» **Exercise objective**
State the count of lines below featuring the word "evenodd", and write nothing further.

:::

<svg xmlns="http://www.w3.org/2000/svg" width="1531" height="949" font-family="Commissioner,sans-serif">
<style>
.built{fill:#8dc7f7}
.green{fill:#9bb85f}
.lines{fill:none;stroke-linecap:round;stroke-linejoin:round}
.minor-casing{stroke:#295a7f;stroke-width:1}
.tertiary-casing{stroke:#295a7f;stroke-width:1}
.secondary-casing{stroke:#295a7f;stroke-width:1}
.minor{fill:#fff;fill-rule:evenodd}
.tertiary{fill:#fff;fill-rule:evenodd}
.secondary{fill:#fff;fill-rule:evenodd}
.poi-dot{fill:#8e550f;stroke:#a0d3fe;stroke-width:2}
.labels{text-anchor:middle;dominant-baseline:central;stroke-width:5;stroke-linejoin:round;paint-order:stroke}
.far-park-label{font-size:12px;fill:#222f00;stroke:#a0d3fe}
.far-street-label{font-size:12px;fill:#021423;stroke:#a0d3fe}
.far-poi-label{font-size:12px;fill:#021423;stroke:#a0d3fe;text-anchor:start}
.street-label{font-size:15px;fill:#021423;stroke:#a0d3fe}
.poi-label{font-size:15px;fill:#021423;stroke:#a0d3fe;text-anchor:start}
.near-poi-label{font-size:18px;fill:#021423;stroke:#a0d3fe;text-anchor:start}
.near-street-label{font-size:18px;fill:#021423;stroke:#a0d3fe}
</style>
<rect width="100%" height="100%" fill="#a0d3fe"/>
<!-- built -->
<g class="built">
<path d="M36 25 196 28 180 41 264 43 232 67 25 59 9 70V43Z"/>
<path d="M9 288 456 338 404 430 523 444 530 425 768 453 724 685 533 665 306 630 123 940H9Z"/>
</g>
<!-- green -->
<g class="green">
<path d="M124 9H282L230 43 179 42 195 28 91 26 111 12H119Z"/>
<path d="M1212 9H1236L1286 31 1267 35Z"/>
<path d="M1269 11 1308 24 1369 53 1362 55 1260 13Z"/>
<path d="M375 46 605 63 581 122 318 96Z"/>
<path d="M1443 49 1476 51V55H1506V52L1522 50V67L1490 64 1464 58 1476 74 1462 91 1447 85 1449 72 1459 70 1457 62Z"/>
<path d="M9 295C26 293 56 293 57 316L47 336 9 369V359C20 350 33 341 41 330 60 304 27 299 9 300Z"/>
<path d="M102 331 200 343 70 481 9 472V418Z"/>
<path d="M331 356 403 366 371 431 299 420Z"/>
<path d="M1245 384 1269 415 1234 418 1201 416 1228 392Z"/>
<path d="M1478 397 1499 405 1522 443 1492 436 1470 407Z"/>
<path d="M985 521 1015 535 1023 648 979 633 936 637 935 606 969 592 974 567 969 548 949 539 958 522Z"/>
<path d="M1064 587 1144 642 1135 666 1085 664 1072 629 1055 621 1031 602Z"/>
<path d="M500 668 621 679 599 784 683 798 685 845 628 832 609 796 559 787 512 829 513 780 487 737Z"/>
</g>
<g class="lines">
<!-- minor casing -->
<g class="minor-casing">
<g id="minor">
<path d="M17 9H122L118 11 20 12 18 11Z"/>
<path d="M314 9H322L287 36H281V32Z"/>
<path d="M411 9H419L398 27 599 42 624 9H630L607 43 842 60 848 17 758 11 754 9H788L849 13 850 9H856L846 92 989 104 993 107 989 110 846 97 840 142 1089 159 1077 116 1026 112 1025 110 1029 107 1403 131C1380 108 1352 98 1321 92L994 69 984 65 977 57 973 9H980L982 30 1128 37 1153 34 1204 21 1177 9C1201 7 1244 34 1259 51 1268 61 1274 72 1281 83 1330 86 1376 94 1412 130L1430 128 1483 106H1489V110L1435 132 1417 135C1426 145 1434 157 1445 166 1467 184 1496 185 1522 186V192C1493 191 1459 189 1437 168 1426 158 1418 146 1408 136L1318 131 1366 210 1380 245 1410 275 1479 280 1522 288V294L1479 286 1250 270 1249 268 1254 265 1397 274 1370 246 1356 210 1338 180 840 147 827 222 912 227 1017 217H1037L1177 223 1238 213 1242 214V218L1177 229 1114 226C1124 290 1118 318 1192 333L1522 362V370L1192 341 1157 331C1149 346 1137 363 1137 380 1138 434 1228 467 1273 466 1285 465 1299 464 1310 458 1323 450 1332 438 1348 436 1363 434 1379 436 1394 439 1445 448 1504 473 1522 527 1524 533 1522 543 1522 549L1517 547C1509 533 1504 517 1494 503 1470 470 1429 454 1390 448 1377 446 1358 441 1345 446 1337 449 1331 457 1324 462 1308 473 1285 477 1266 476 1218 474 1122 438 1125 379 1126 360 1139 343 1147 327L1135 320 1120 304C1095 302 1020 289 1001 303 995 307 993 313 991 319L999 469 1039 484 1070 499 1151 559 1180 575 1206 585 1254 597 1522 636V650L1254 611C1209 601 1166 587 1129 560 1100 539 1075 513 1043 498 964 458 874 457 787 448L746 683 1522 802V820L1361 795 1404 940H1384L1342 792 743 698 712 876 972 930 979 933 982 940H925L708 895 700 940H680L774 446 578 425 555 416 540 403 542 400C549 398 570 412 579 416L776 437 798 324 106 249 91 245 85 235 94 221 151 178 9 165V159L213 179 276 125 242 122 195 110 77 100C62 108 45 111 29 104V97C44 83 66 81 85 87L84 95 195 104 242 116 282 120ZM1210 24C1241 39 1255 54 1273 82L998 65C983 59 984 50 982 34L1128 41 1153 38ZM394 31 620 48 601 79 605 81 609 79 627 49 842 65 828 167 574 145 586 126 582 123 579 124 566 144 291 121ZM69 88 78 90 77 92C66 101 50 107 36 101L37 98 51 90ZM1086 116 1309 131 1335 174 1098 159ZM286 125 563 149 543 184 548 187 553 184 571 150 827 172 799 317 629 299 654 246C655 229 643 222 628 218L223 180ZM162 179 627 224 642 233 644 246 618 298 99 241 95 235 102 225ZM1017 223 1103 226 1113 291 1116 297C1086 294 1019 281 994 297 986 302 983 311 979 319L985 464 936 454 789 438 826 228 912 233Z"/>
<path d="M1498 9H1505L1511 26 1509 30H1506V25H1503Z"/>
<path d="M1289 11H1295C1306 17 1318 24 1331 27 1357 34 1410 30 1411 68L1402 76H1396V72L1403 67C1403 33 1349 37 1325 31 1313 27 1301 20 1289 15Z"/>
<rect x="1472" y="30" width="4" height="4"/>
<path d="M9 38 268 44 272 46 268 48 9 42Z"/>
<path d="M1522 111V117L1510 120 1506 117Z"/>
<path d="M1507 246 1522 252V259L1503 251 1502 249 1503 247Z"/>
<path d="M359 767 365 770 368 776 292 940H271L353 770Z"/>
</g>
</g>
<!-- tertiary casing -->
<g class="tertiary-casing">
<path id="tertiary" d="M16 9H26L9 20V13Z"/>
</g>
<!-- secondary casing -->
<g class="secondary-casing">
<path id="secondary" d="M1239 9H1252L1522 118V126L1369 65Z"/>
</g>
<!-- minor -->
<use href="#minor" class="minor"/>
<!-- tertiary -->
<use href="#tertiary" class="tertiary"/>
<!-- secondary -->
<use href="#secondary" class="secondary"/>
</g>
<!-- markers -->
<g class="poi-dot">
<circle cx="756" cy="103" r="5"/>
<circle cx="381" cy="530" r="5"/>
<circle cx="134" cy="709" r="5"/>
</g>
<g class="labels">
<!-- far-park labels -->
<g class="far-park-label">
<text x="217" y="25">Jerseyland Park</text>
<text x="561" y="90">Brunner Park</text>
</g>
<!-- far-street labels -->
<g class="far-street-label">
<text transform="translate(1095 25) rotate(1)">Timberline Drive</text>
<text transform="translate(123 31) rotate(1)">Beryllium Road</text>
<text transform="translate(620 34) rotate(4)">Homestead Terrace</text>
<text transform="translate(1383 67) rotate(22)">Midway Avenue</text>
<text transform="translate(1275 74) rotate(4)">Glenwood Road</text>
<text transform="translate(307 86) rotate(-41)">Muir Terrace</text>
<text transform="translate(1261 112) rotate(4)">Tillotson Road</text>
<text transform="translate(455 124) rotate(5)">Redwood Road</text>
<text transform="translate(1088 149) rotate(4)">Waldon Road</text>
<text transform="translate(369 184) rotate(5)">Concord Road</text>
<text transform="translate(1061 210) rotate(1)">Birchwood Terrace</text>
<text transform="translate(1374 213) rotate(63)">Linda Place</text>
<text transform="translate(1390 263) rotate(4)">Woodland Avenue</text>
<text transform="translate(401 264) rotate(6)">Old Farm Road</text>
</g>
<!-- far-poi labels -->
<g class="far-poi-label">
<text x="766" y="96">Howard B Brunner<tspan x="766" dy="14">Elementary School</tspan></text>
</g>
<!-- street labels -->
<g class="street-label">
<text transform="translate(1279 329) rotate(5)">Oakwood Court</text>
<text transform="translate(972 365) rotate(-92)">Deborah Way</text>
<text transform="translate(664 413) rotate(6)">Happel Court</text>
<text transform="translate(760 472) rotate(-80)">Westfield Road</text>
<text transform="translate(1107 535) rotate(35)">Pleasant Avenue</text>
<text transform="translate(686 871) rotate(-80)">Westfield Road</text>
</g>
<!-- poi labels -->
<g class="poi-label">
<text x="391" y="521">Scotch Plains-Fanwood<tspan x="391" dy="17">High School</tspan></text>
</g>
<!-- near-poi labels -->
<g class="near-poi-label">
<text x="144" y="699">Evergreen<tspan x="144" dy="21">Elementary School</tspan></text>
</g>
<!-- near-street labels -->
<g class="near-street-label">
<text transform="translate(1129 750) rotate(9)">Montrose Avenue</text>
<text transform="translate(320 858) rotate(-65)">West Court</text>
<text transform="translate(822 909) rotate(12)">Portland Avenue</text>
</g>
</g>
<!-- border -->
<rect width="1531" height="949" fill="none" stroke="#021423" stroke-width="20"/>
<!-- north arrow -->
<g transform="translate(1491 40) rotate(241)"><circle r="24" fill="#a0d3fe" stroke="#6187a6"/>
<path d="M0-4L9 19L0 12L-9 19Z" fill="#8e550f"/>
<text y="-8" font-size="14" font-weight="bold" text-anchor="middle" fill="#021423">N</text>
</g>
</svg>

:::

» **Answer box**
3